Chaque soir, Jérôme Salomon, le directeur général de la Santé énonce un macabre bilan : le nombre de personnes décédées en 24h du Covid-19. Nous en sommes aujourd’hui à plus de 10 000 morts. Mais à l’heure du confinement où toutes nos habitudes sont chamboulées, comment se passe l’enterrement d’un proche ?
Un responsable des pompes funèbres familiales Colliot, situées à Levallois-Perret explique : « C’est comme pour tout rassemblement, il faut qu’il y ait un minimum de personnes mais un maximum de sécurité. Ce n’est pas forcément évident d’expliquer aux familles endeuillées qu’il n’y aura pas tous les membres de la famille. Ils comprennent la situation mais ont du mal à l’accepter. » Décéder du Covid19, implique un traitement particulier du défunt :
« Comme pour chaque maladie infectieuse ou contagieuse. Il n’y a pas de présentation du corps avant la mise en bière*. La famille ne peut donc pas dire au revoir au défunt. » Concernant les risques de contamination : « Nous n’avons pas de funérarium, ni d’équipe pour aller chercher les corps. Nous ne sommes donc pas assujettis à une probable contamination. A l’inverse des porteurs, qui eux vont chercher les corps, ainsi que ceux qui procèdent à la mise en bière. »
Il faut également noter qu’avec la fermeture de la totalité des fleuristes, il est presque impossible de fleurir les tombes : « Ce qui nous pose problème c’est que nous avons de la marchandise, mais avec l’interdiction de la vente directe, nous ne les vendons pas.
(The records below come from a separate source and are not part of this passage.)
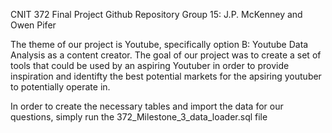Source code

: CNIT 372 Final Project Github Repository
Group 15: J.P. McKenney and Owen Pifer

The theme of our project is Youtube, specifically option B: Youtube Data Analysis as a content creator. The goal of our project was to
create a set of tools that could be used by an aspiring Youtuber in order to provide inspiration and identifty the best potential markets 
for the apsiring youtuber to potentially operate in.

In order to create the necessary tables and import the data for our questions, simply run the 372_Milestone_3_data_loader.sql file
Nous avons également beaucoup d’entretien de sépultures, mais comme les cimetières sont fermés on ne peut plus exercer notre activité. »
Quid des cérémonies religieuses ? : « On trouve toujours des compromis ! Par exemple à l’église Saint-Justin de Levallois, les rassemblements sont interdits, mais l’on peut demander au prêtre de se rendre au cimetière pour y réaliser la cérémonie religieuse. »
Cependant les rites funéraires juifs et musulmans sont d’ores et déjà perturbés avec cette crise sanitaire. Par exemple, l’impossibilité pour un défunt musulman d’avoir droit à la Janaza. Une prière funéraire, habituellement accompagnée du lavement du défunt en direction de la Mecque. Il en va de même pour la religion juive, où une toilette mortuaire est normalement requise.
Quant à la reprise des cérémonies habituelles à la fin du confinement, il affirme : « Il y aura un léger temps d’adaptation. Mais dès la levée du confinement, les familles reprendront les us et coutumes traditionnels d’une organisation d’obsèques. Ça reviendra très rapidement à la normale je pense. »

La tristesse décuplée des familles
Victoria L. a perdu son grand-père la semaine dernière : « Il n’est pas mort du coronavirus. Nous avons donc pu aller le voir au funérarium pour le saluer une dernière fois et assister à la mise en bière. Nous ne pouvions rentrer que deux par deux, et nous devions porter un masque et des gants. » Concernant la cérémonie au cimetière : « Seul dix personnes étaient autorisées… Il n’y avait pas de contrôle à l’entrée du cimetière mais le prêtre veillait au respect des consignes. »
Le défunt n’a pas pu bénéficier d’une cérémonie à l’église : « C’était assez expéditif, le prêtre a le droit à dix minutes de parole. Il a fait quelques prières et a béni le cercueil puis c’était fini. » Victoria regrette également de n’avoir pu fleurir la tombe de son grand-père : « Nous avons donc dû nous consoler avec deux bouquets de roses achetés en urgence à Carrefour, ainsi que quelques fleurs ramassées dans notre jardin. C’est horrible d’en arriver là. » Une fois le confinement levé, cette famille endeuillée souhaite effectuer une autre cérémonie : « Nous voulons une cérémonie à l’église, avec ses amis et le reste de sa famille afin d’honorer sa mémoire. Apparemment nous ne sommes pas les seuls, beaucoup de familles ayant un proche durant cette crise souhaitent refaire quelque chose. Le prêtre nous a dit que c’était possible. »
Rappelons également que le pic de l’épidémie n’est pour l’heure toujours pas atteint en France, les employés des pompes funèbres s’attendent donc à une charge de travail conséquente dans les semaines à venir. Il faut noter que les morgues sont proches de la saturation. Pour soulager les services funéraires, l’Etat a transformé un bâtiment du marché de Rungis en morgue géante. Il faut remonter à la canicule de 2003 pour trouver un précédent. Il y avait eu à l’époque plus de 15 000 morts.